Helium is very critical in MRI technology as helium cools the magnets that are the key components in the imaging devices that are used in the medical fields.  If helium is not available, the MRI magnets will melt.  The industry cannot deal with shortages of the important gas.

In reality, there really isn't a shortage, I think we are just seeing some short term disruptions that will pass.  The key will be to ensure that a good handoff exists between government and private firms and that as international supplies come on line that US suppliers make strong connections to make sure we can continue maintaining an uninterrupted supply of this important resource.
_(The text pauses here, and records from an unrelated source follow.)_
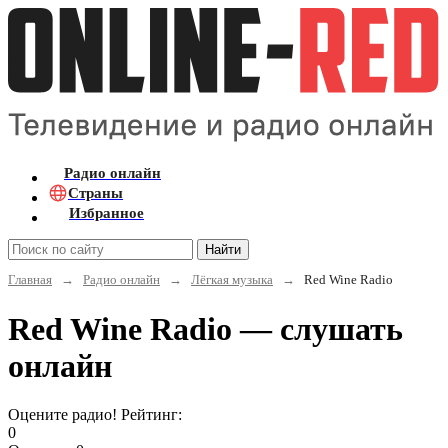
Радио онлайн
Страны
Избранное
Найти
Главная
→
Радио онлайн
→
Лёгкая музыка
→
Red Wine Radio
Red Wine Radio — слушать
онлайн
Оцените радио! Рейтинг:
0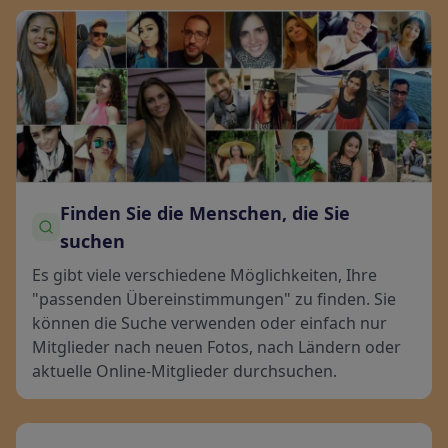
Finden Sie die Menschen, die Sie
suchen
Es gibt viele verschiedene Möglichkeiten, Ihre
"passenden Übereinstimmungen" zu finden. Sie
können die Suche verwenden oder einfach nur
Mitglieder nach neuen Fotos, nach Ländern oder
aktuelle Online-Mitglieder durchsuchen.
I wanted to highlight a couple of the firms in this space.  Ultimately, I don't think helium's shortage or lack of it makes much of a difference to either of these firms, but it is a good opportunity to look at some firms I normally don't watch.  Based on the charts of Praxair and Airgas, I don't think I would touch them for a long play at all.  PX is at the lower portion of an ascending channel and is facing stiff overhead resistance.  I don't think it would take much to drop into the up 90's.  In addition, its paltry 2% yield doesn't make it an attractive yield candidate either.